The fear turns into love. In an instant I love this woman, who so reminds me of someone very near and dear to me in my own life, and I know this is exactly where God intends me to be. What a beautiful grace. The rest of the distribution takes longer than expected, but during that time teams of missionaries walk around and pray with those who received the wheelchairs. This was another incredible grace of love and joy.

That is how Jesus wanted to heal me of this fear, and being the Divine Physician he did exactly what he promised. Now that I'm back in Fargo I've already looked into different ways to serve in that capacity. I'm excited to begin serving at the Dorothy Day shelter in Moorhead (a shelter for 12 homeless men at a time) by serving a meal, hopefully with a student, at least once a month. My first meal is coming up this week and I recently found a recipe for an incredible chicken wild rice soup that I can't wait to make for these men.

I'll stop with this update for now, but hopefully I can get you another one soon from the rest of my break! What an incredible, grace-filled time it was--between spending time with my family and friends, spending time with Lee and his family in St. Cloud, going to the Student Leadership Summit in Dallas, and the Mission Director Summit in Mexico City, let's just say that it's good to be back on campus for another semester and I'm chompin' at the bit to continue the Lord's work at NDSU.
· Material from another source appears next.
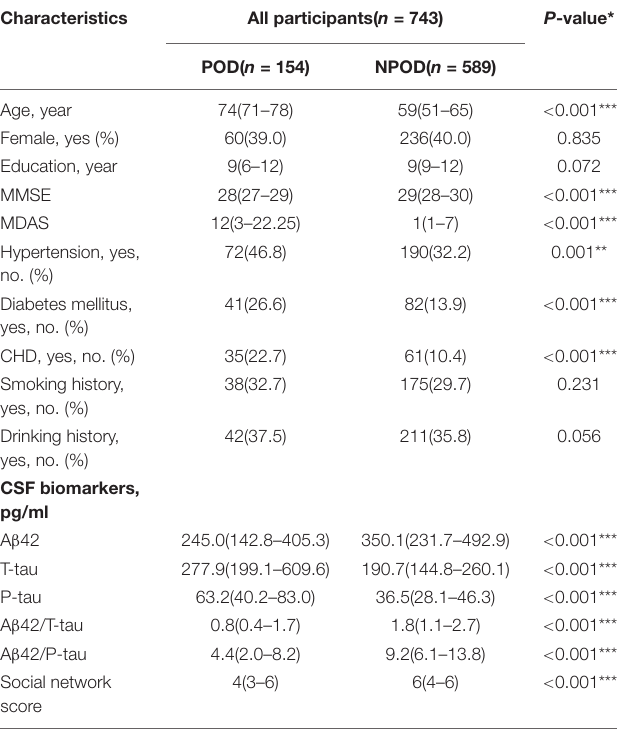
TABLE 1 | Characteristics of included participants in PNDABLE database.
Here are some pictures from our trip to Mexico City with all of this year's Mission Directors:

Reading the instructions...
Assembling the first chair with Teresa.
So close...
Probably should get some quality control.... Thanks Ray.
Our Group in the old Basilica of OLG.
Msgr. addressing the group; yours truly made the pic.
Curtis helping the young boy into his chair.
The joy from a mother for her son. 
Praying with Rosa, the woman who received her chair from me.

Speaking briefly with Cardinal Norberto Rivera Carrera, and caught on film!
On our way to Xochimilco for a fun boating outing our last day.
On the boat. Tanya, Gomez, Jeff, KMK, Teresa.
A view of the boats; hard to describe but incredible! 
There were even Mariachi boats that you could pay to play music next to yours.

And this woman was busy cooking what would be our supper that evening. (Unfortunately most people got sick...coincidence? I don't know..)
Our group on the boat, sitting down to eat. 
Lee and I X-Country skiing in Fargo.